MIT and UT Austin researchers have unveiled a groundbreaking palm-sized 3D printer powered by a coin-sized photonic chip. This compact device, smaller than a coin, could revolutionize rapid prototyping and personalized manufacturing on the go.
The key to this innovative 3D printer lies in its millimeter-scale photonic chip, which emits programmable light beams into a resin well. When the light touches the resin, it solidifies, forming a three-dimensional shape. This technology enables users to quickly and easily create inexpensive, personalized items while on the move, such as a fastener for a loose bicycle wheel or a crucial medical device component.
“This system redefines what a 3D printer is. It’s no longer a bulky box confined to a lab, but a handheld and portable device,” said Jelena Notaros, lead author and professor at MIT.
The MIT team, experts in silicon photonics, had previously developed integrated optical-phased-array systems that steer light beams using microscale antennas on a chip. By adjusting the optical signal’s speed or latency on each side of the antenna array, they could change the light beam’s direction.

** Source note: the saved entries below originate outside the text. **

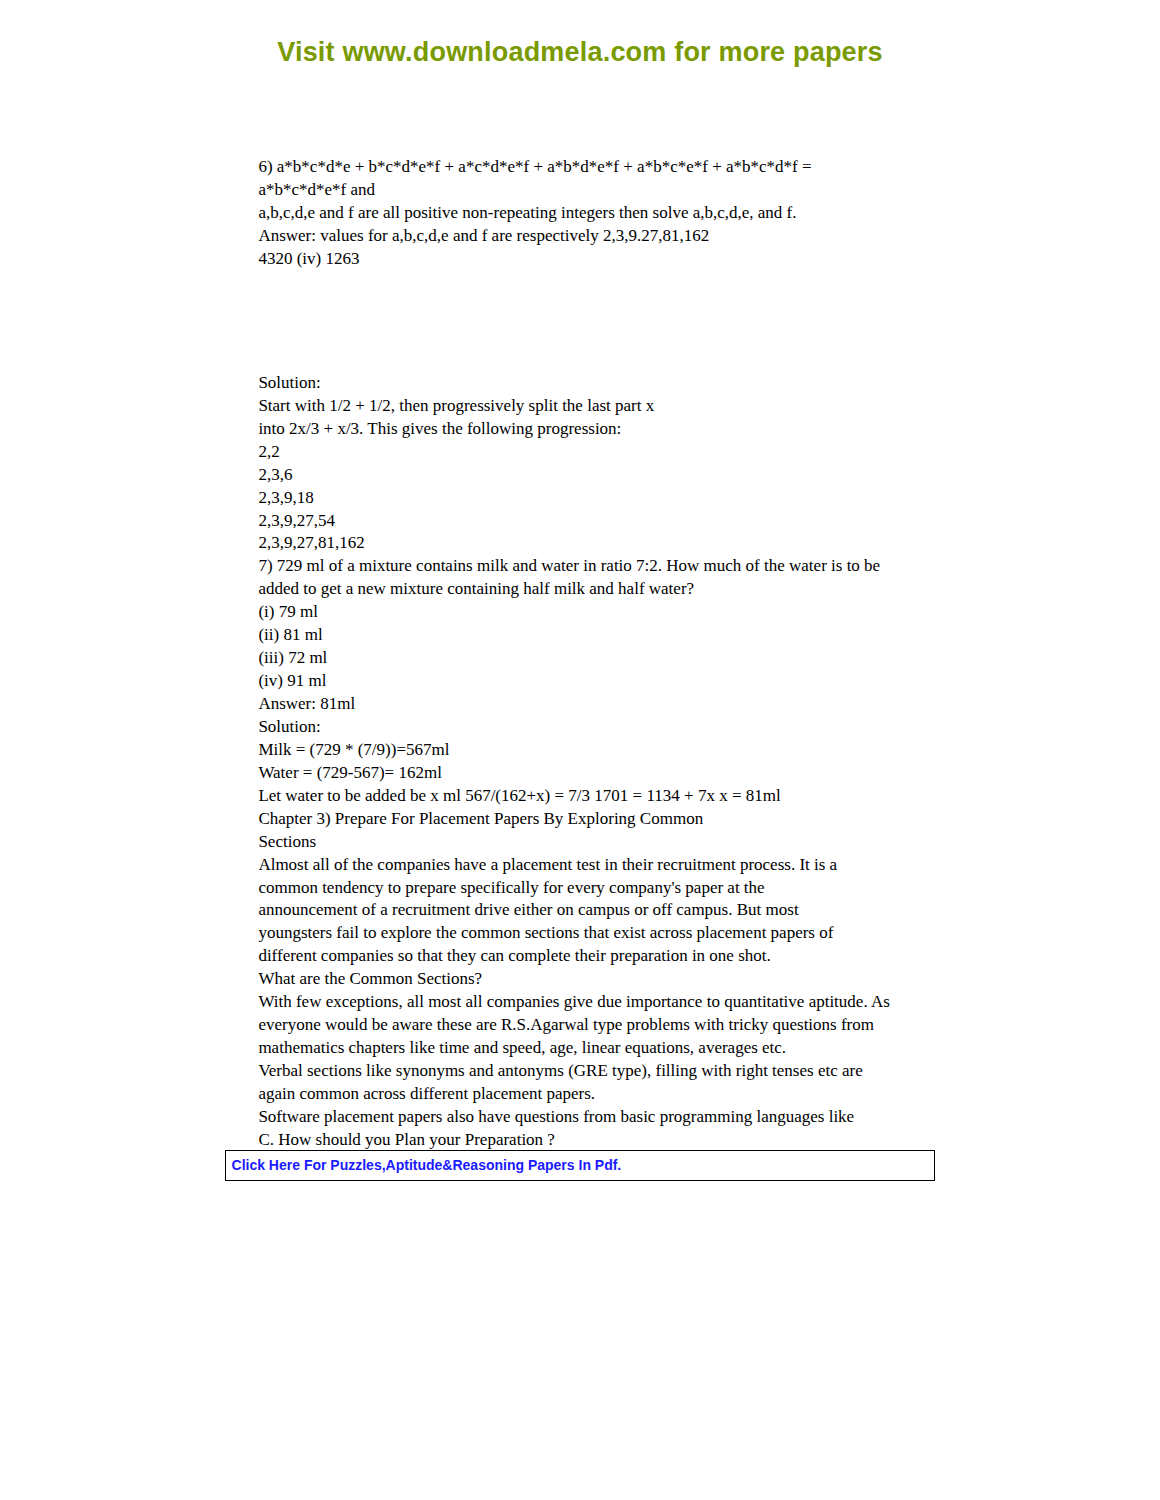Visit www.downloadmela.com for more papers
6) a*b*c*d*e + b*c*d*e*f + a*c*d*e*f + a*b*d*e*f + a*b*c*e*f + a*b*c*d*f =
a*b*c*d*e*f and
a,b,c,d,e and f are all positive non-repeating integers then solve a,b,c,d,e, and f.
Answer: values for a,b,c,d,e and f are respectively 2,3,9.27,81,162
4320 (iv) 1263
Solution:
Start with 1/2 + 1/2, then progressively split the last part x
into 2x/3 + x/3. This gives the following progression:
2,2
2,3,6
2,3,9,18
2,3,9,27,54
2,3,9,27,81,162
7) 729 ml of a mixture contains milk and water in ratio 7:2. How much of the water is to be
added to get a new mixture containing half milk and half water?
(i) 79 ml
(ii) 81 ml
(iii) 72 ml
(iv) 91 ml
Answer: 81ml
Solution:
Milk = (729 * (7/9))=567ml
Water = (729-567)= 162ml
Let water to be added be x ml 567/(162+x) = 7/3 1701 = 1134 + 7x x = 81ml
Chapter 3) Prepare For Placement Papers By Exploring Common
Sections
Almost all of the companies have a placement test in their recruitment process. It is a
common tendency to prepare specifically for every company's paper at the
announcement of a recruitment drive either on campus or off campus. But most
youngsters fail to explore the common sections that exist across placement papers of
different companies so that they can complete their preparation in one shot.
What are the Common Sections?
With few exceptions, all most all companies give due importance to quantitative aptitude. As
everyone would be aware these are R.S.Agarwal type problems with tricky questions from
mathematics chapters like time and speed, age, linear equations, averages etc.
Verbal sections like synonyms and antonyms (GRE type), filling with right tenses etc are
again common across different placement papers.
Software placement papers also have questions from basic programming languages like
C. How should you Plan your Preparation ?
Click Here For Puzzles,Aptitude&Reasoning Papers In Pdf.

Simultaneously, the UT Austin team had showcased specialty resins that could be rapidly cured using visible light wavelengths. This breakthrough in visible-light-curable resins, combined with the MIT team’s expertise in silicon photonics, paved the way for the chip-based 3D printer’s realization.
The prototype features a single photonic chip with 160-nanometer-thick optical antennas, fitting on a US quarter. Powered by an off-chip laser, these antennas emit a steerable visible light beam into the photocurable resin held in an indentation on a clear slide. Electrical signals steer the beam non-mechanically, solidifying the resin wherever it strikes.
To effectively modulate visible-wavelength light, the researchers integrated compact liquid crystal modulators onto the chip, which are highly efficient and only about 20 microns long.
The team successfully 3D printed any two-dimensional shape in seconds using their prototype. Their ultimate goal is to create a system that produces a visible light hologram, enabling volumetric 3D printing in a single step.
These portable 3D printers could find applications in various domains, such as enabling medical professionals to build custom parts for medical devices or helping engineers quickly prototype ideas on job sites.